A group of researchers at the University of Tokyo and their collaborators showed that using a virtual reality system to treat phantom limb pain by creating the illusion that patients are moving their absent limbs by will and having them repeat this exercise helped ease their perceived pain.
Phantom limb pain is a curious phenomenon in which patients who have lost the sense of feeling in arms and legs that no longer exist due to amputations, or that are no longer capable of receiving sensory input because of injury or damage to the nervous system, perceive painful sensation in their absent limbs.
Patients can actually create images in the brain and imagine moving their phantom limbs, but many who suffer from phantom limb pain lack this ability, called movement representation, and experts believe this brings on the pain. Conventional treatments also have been unable to adequately relieve the pain.
The joint group of researchers led by Associate Professor Masahiko Sumitani of the Department of Pain and Palliative Medicine at the University of Tokyo Hospital tested whether the patients’ pain improved when they underwent studies with a virtual reality (VR) system that created the illusion that they were exercising their phantom limbs on their own volition. Prior to this study, researchers used a method called bimanual circle line coordination task to evaluate and quantify the onset of movement representation. They not only found that adopting VR alleviated phantom limb pain, but that a strong correlation existed between movement representation and pain relief.
The VR system developed by the research group creates a moving mirror image of the intact, healthy opposite limb using motion capture technology, and projects that image in real time onto a head-mounted display. The goggle-like display that the patients wear on their heads allows them the virtual illusory experience of exercising their phantom limb at will when they move their healthy limb.
The current outcome not only demonstrated that the mechanism causing phantom limb pain is rooted in the disruption of movement representation in the brain, but also succeeded in proposing a novel brain treatment for phantom limb pain using VR.
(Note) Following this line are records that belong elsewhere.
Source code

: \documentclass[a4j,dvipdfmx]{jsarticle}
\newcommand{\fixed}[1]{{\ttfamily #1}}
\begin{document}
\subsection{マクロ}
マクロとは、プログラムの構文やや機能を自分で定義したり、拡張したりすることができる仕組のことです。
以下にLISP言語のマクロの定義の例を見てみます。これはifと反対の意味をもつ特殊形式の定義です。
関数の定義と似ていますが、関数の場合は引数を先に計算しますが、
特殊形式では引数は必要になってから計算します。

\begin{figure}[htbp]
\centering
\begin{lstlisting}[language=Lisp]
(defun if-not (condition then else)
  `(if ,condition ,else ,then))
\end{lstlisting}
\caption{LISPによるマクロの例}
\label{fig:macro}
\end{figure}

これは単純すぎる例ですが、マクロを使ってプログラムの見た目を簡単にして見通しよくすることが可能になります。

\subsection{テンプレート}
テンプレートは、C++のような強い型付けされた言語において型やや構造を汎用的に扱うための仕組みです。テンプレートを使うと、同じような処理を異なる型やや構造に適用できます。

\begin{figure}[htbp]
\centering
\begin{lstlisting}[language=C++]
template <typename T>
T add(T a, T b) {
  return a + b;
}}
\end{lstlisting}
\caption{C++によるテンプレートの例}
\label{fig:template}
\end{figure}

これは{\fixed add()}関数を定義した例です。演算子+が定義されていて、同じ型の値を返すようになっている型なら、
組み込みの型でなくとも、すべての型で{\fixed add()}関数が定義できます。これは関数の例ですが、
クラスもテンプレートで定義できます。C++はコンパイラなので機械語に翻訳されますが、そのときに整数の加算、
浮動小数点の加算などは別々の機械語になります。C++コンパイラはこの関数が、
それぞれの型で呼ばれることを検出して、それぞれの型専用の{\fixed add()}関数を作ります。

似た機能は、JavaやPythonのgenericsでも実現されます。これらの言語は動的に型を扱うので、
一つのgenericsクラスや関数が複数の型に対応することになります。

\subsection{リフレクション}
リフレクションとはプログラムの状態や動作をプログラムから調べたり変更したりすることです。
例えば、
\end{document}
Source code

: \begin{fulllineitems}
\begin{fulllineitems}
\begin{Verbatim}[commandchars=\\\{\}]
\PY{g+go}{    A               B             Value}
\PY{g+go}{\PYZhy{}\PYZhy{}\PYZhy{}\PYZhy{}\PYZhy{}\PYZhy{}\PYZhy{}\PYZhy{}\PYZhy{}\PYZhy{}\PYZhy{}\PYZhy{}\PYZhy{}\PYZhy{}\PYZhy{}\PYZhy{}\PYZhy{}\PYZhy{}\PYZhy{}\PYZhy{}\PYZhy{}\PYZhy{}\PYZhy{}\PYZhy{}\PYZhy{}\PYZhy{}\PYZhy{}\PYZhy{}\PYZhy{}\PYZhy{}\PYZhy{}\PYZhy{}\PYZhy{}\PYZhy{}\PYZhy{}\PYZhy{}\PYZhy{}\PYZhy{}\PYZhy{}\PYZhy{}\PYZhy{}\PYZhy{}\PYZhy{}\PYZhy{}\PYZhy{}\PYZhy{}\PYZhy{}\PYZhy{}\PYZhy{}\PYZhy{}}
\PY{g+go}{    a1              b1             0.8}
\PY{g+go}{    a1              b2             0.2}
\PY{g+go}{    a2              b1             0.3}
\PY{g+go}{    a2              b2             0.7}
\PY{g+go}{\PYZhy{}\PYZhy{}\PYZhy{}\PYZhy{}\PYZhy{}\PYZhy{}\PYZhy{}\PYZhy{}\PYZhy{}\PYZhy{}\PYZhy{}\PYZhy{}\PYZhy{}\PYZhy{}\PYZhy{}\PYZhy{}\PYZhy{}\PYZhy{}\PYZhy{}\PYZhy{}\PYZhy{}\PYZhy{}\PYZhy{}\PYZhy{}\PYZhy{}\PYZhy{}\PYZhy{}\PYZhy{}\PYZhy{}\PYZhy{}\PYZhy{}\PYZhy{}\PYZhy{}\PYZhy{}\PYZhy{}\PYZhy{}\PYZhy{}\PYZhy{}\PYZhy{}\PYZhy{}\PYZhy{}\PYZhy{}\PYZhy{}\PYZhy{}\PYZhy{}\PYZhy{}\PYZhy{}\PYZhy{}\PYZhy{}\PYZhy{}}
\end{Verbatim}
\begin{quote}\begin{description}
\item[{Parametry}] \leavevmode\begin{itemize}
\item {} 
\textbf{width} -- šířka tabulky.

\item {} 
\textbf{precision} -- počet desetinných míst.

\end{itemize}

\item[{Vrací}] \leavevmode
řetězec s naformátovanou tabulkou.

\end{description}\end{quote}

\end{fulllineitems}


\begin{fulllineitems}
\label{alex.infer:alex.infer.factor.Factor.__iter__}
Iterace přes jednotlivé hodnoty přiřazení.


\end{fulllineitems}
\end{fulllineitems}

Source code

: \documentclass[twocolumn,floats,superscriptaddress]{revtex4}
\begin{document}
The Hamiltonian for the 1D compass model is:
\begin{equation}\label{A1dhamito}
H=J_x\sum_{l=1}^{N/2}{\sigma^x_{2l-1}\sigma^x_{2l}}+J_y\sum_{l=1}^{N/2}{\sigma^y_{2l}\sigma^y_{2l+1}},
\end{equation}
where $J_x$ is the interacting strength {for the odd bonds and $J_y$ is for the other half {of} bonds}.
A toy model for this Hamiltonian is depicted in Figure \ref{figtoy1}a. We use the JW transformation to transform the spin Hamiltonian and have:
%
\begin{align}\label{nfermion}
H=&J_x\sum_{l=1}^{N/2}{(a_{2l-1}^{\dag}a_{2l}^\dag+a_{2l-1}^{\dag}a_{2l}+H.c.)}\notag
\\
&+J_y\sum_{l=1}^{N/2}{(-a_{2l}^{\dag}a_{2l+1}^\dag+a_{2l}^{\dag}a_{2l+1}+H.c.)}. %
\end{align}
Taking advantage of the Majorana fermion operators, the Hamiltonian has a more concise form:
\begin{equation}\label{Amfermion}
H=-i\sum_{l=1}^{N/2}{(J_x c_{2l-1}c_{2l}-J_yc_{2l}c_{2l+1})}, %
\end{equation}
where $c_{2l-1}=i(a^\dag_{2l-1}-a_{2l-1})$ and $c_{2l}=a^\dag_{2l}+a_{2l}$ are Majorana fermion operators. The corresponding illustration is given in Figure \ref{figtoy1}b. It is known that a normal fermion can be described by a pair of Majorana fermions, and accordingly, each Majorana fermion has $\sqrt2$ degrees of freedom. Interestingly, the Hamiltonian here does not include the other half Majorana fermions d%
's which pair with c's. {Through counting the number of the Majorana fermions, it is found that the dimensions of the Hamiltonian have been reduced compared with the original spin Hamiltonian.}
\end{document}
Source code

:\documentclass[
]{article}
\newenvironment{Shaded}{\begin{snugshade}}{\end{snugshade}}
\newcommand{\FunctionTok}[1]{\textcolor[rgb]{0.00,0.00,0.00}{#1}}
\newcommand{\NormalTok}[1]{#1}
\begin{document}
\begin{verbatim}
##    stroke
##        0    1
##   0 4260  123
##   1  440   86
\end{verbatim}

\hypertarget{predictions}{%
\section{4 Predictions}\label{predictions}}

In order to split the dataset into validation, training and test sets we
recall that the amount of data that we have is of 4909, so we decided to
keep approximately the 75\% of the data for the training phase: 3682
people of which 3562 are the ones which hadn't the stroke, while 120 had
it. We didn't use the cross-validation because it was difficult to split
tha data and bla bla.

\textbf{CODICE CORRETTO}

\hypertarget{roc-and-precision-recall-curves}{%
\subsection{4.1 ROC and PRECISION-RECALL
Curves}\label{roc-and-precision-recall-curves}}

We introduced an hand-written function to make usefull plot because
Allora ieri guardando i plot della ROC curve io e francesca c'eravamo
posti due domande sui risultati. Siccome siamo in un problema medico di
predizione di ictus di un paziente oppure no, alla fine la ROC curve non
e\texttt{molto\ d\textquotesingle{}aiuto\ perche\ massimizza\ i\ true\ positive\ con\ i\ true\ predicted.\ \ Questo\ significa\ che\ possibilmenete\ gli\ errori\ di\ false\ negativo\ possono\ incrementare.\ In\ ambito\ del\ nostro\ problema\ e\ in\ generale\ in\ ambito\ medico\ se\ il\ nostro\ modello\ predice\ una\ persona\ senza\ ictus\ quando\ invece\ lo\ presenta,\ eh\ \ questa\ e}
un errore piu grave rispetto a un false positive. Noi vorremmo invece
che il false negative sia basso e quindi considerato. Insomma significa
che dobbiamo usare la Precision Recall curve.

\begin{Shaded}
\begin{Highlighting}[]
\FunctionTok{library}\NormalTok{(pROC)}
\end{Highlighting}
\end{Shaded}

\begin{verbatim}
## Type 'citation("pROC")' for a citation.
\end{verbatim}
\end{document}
“I became a pain researcher because I’ve had adverse reactions to pain from the time I was a child. Pain can really put one in a foul mood,” says Sumitani. He continues, “Neuropathic pain is the most severe condition among chronic pain diseases, which many patients still suffer from. Our present findings successfully revealed the underlying mechanism of neuropathic pain and offers a novel treatment strategy for patients with not only phantom limb pain after either amputation or brachial plexus avulsion injury, but also post-spinal cord injury pain and thalamic pain.”
This study was supported by the Japan science ministry’s Grants-in-Aid Project under the Scientific Research on Innovating Areas category as “Constructive Developmental Science” research, and published in the European Journal of Pain online edition on July 5, 2016 (Japan time).
Professor Yasuo Kuniyoshi, Intelligent Systems and Informatics Laboratory, Department of Mechano-Informatics, Graduate School of Information Science and Technology, the University of Tokyo; Associate Professor Shin-ichiro Kumagaya, Research Center for Advanced Science and Technology, the University of Tokyo; and Project Assistant Professor Michihiro Osumi, Neurorehabilitation Research Center, Kio University, contributed to this research.